Gen Z (1997-2010) are less interested in explanation. They’re here for vibes.
6-7Â belongs squarely to that last category.
It doesn’t clarify. It signals.
Language as an Inside Joke
What unsettles older listeners isn’t that 6-7 is silly.
It’s that it’s closed. You don’t get to infer its meaning from context. You either know, or you don’t. That’s new.
Earlier slang invited imitation.
6-7 invites exclusion.
And yet, when you listen to kids, there’s something refreshingly honest about 6-7. One admits she enjoys saying 6-7 precisely because she doesn’t understand it. Another refuses to say it because he doesn’t find it funny, but doesn’t think it should be banned either.
That ambivalence may be the most modern thing of all.
The Speed of Burnout
Social media accelerates everything: adoption, overuse, and abandonment.
A word that once might have lasted a decade now flames out in months.
The president of Lake Superior State University predicts 6-7 will be gone by the end of 2026.
And he’s probably right.
But something else will replace it.
Something equally opaque. Equally fleeting.
What 6-7 Really Tells Us
6-7 isn’t about numbers. It’s about how language has shifted:
From meaning to belonging.
From explanation to recognition.
From saying something to being seen saying it.

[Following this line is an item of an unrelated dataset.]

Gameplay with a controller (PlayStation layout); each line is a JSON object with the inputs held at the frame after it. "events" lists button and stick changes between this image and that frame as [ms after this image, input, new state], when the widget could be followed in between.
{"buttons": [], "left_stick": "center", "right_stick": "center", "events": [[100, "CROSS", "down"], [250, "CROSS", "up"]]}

Every generation thinks the next one is ruining language.
And every generation is wrong in exactly the same way.
Language isn’t decaying. It’s shedding skin.
And if you don’t understand 6-7, that’s okay. You weren’t meant to.
At the end of the day language has always been less about clarity than connection.
Personally, I can’t wait for 6-7 to become a distant memory.
But then I’m a baby boomer!
Baby boomers coined words that have endured.
Aggro, Zilch, Zonked Out, Wannabe, Mellow, Yuppie, Peace Out, Wig Out, Yikes, Male Chauvinist Pig, Gender Gap, Grunge, Bells and Whistles, Brewski, Smart-Ass, Fuckwit, Numbnuts, Knuckle Sandwich, Face-Plant, Roids, Leaf Peeper and Granny Glasses, just to name a few.
These boomer words are far from "cooked!"
1.       In Gen Z ( demographic cohort born between 1997 and 2012) slang, cooked means being extremely tired, overwhelmed, exhausted, or mentally/physically drained, similar to fried or burnt out. Cooked reflects a state of being done or past the limit.